Полузадохнувшаяся и прижатая накрепко Лаура перестала выгибаться и выть, затихла, с прежней злостью щуря глаза. Ичивари убрал руку, замотал укус протянутым Вики платком.
– Закончила орать? – сухо уточнила Вики. – Говори толком. И прежде, пока ты еще в уме, учти наперед: еще одно грязное слово – и я просто перережу тебе горло. Ты в моем доме, не забывайся.
– Это мой мужчина, – тихо и зло, скаля зубы и с присвистом выговаривая слова, зашипела Лаура. – Мой! Отдай.
– Может, сперва стоит спросить меня? – озверел Ичивари, повторно влепив арпе пощечину.
– Бледа кого угодно захапает, – визгливо и жалобно заверила Лаура. – Старая арпа! Небось присушила, зелье дала. Да ты глянь на нее! Она без краски противнее моли! Пошли отсюда, Костес. Слышишь? Немедленно.
Ичивари некоторое время сидел молча, пытаясь понять, насколько опасным для окружающих может быть нынешнее состояние арпы. За окнами ревел ветер, дождь хлестал по стеклам, бессильный помочь нелепой мавиви, безумной, давно утратившей способность поддерживать висари, зато успешно его нарушающей… Махиг прикрыл веки и запел то, что слышал от матери, самостоятельно придуманное Юити от первого до последнего слова и созвучия, но, безусловно, угодное асхи. Слова были родные, язык зеленого берега вплетался в музыку особенно легко и удачно. Ветер унялся, затем и дождь поутих, выдохся. Висари медленно и трудно, но выправилось до прежнего состояния. Дурного, не все же годного для жизни и неопасного.
– Извинись перед Вики.
– За что? Я назвала ее так, как следует, – зло ответила Лаура, отчетливо выводя каждое слово. – Она к себе водит всех, кто готов платить. Она…

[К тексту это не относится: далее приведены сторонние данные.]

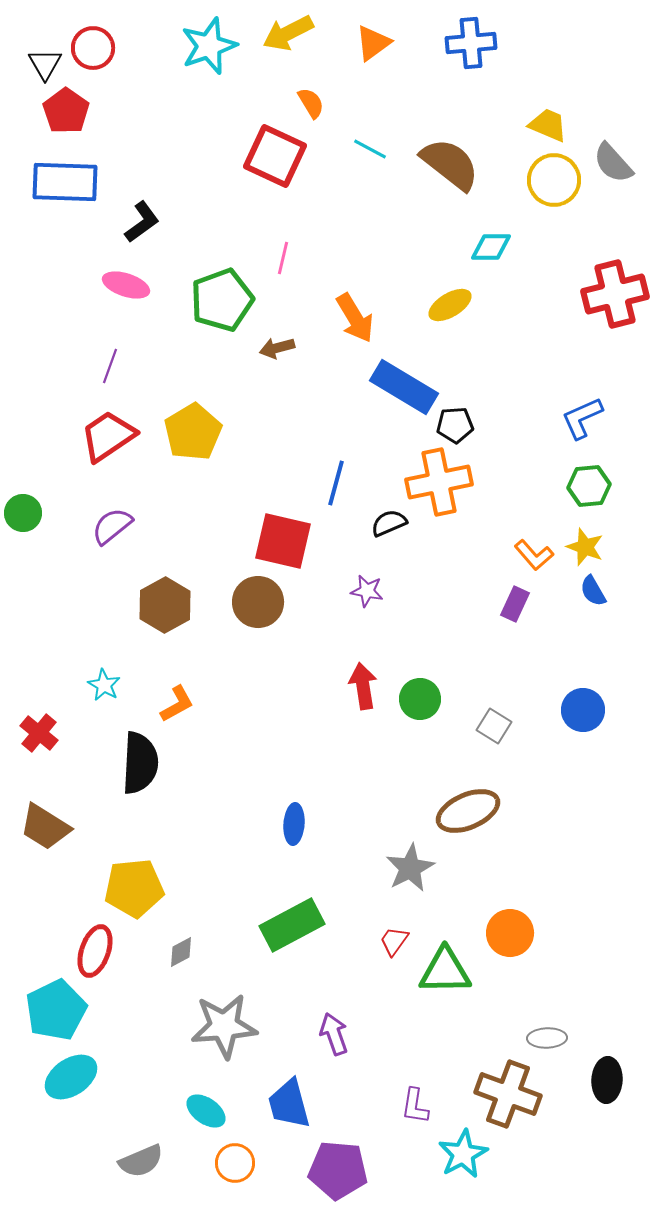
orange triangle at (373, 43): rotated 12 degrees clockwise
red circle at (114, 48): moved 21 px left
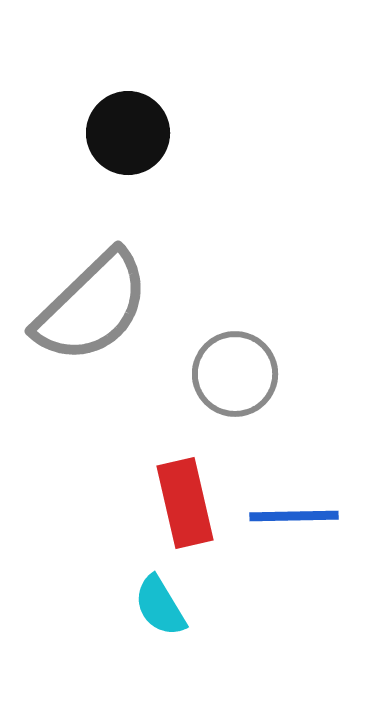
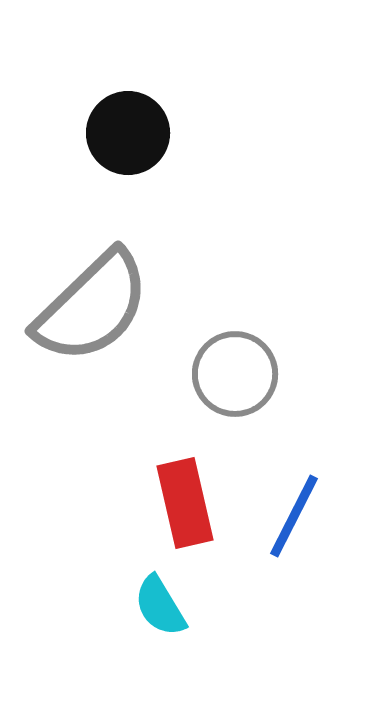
blue line: rotated 62 degrees counterclockwise
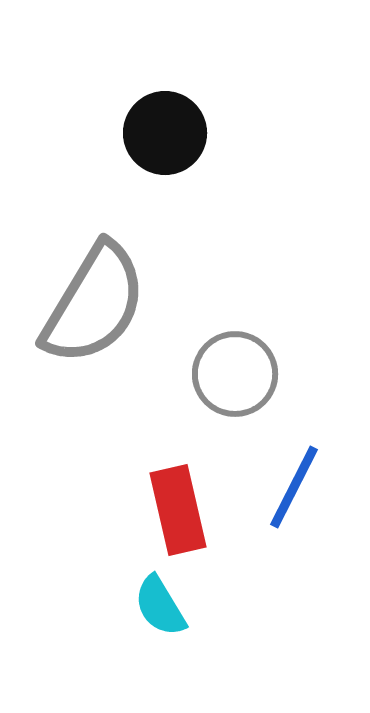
black circle: moved 37 px right
gray semicircle: moved 2 px right, 3 px up; rotated 15 degrees counterclockwise
red rectangle: moved 7 px left, 7 px down
blue line: moved 29 px up
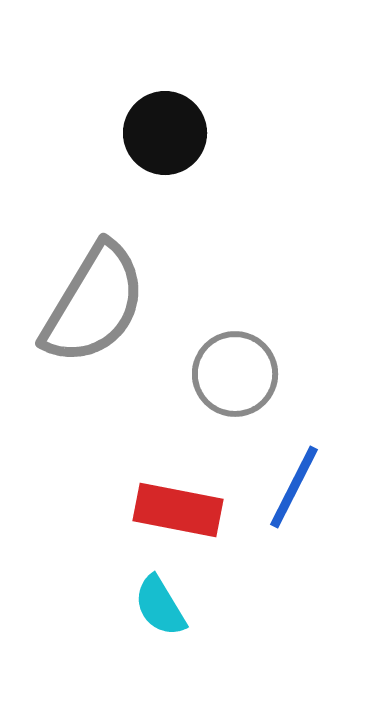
red rectangle: rotated 66 degrees counterclockwise
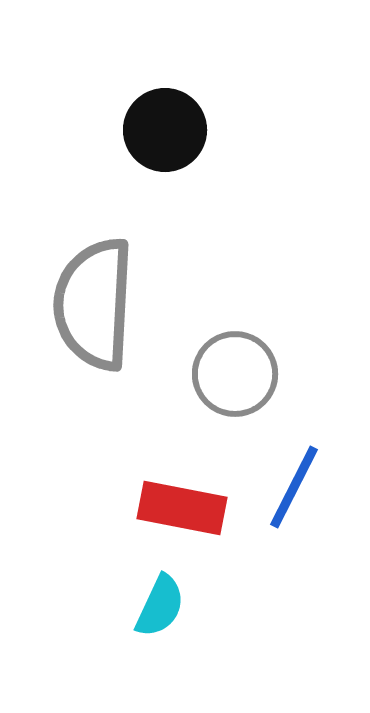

– Чар, не трудись, ты ничего не понимаешь, – грустно улыбнулась Вики. – Девочка в тебя влюблена, ей больно, и тут не нужны извинения. Я сама виновата, как-то не сообразила, что при табернах взрослеют слишком рано… Ты был к ней добр. Никто прежде так не поступал. Она сочла, что ты забрал ее для себя. Понимаешь? И вдруг она входит и видит тут меня. С ее точки зрения, это была измена, Чар. Сейчас твоя очередь извиняться. Я пойду, пожалуй…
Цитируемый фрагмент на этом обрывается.